Task goal >> What lines in the records below contain the string "bush"? Copy every one.

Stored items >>
[Start of section]

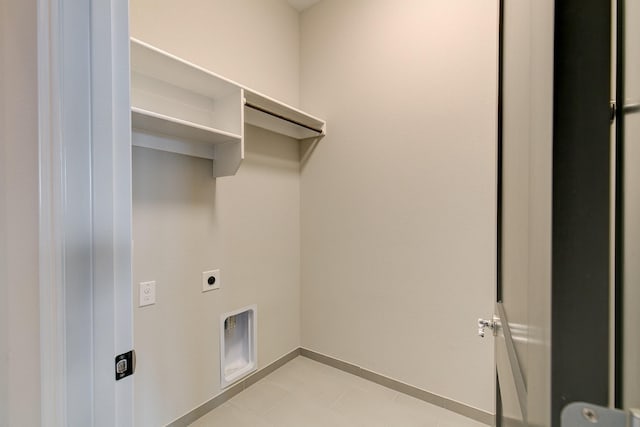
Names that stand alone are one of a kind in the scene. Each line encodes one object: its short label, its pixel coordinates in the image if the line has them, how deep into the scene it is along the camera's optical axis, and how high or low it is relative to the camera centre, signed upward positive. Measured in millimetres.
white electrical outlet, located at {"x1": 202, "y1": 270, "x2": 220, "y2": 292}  1737 -458
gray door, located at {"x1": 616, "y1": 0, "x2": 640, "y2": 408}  263 +6
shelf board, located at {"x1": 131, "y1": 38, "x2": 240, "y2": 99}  1252 +724
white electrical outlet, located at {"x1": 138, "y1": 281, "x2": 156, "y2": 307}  1444 -449
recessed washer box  1911 -988
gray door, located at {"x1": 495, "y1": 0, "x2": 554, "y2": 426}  326 -2
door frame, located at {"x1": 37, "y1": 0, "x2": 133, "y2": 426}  542 +9
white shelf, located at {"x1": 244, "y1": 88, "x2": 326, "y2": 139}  1795 +671
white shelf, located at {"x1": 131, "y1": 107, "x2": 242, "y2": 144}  1244 +422
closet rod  1744 +663
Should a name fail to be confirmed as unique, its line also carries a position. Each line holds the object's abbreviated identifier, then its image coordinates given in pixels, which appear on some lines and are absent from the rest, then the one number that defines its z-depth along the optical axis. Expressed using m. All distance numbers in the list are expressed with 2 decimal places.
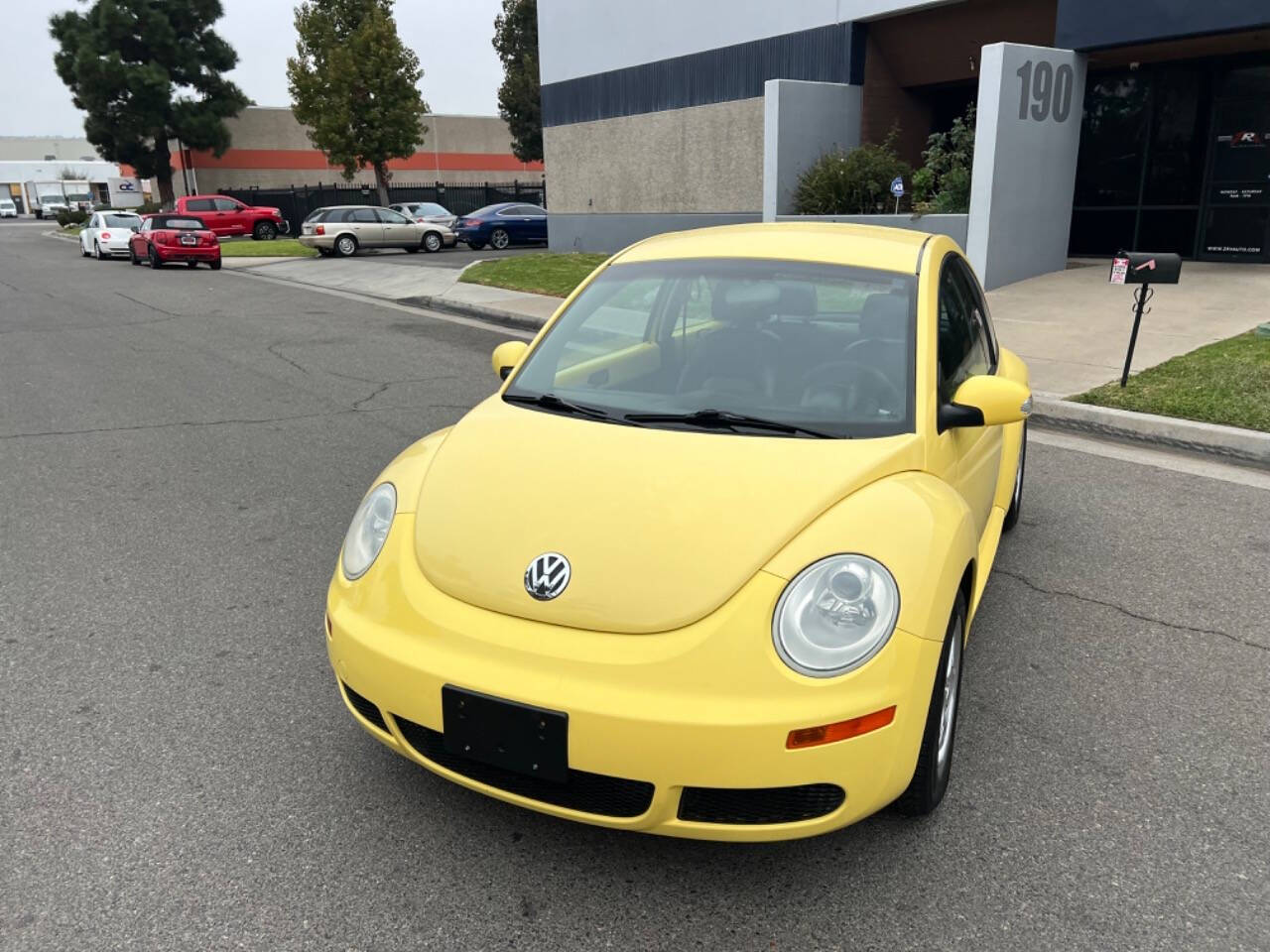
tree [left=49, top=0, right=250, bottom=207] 45.84
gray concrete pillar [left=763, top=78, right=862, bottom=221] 16.58
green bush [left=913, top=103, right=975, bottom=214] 14.75
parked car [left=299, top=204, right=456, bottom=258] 26.58
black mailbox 7.32
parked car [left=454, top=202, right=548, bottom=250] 28.59
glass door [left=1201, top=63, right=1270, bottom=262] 14.55
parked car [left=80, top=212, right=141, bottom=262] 28.91
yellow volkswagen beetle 2.28
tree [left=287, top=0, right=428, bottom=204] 37.81
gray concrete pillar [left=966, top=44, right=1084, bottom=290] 13.15
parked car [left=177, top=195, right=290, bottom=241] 34.84
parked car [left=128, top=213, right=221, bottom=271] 24.59
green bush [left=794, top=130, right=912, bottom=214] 16.09
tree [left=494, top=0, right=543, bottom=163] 44.91
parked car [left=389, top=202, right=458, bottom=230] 29.42
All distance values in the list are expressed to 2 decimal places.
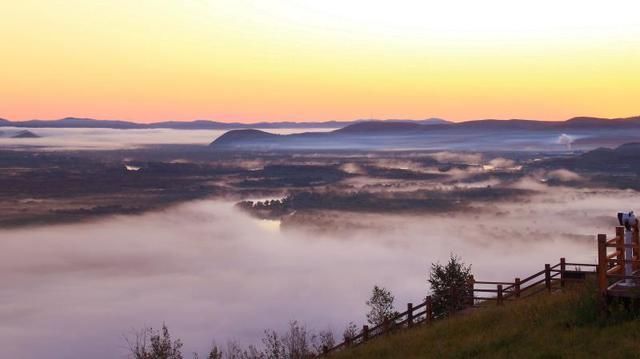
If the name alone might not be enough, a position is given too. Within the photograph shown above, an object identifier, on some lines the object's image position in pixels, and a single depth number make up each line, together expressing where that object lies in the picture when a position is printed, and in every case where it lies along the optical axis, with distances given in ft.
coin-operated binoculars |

[End of section]

Your solution >>
green bush [left=913, top=103, right=975, bottom=214] 14.75
green bush [left=794, top=130, right=912, bottom=214] 16.09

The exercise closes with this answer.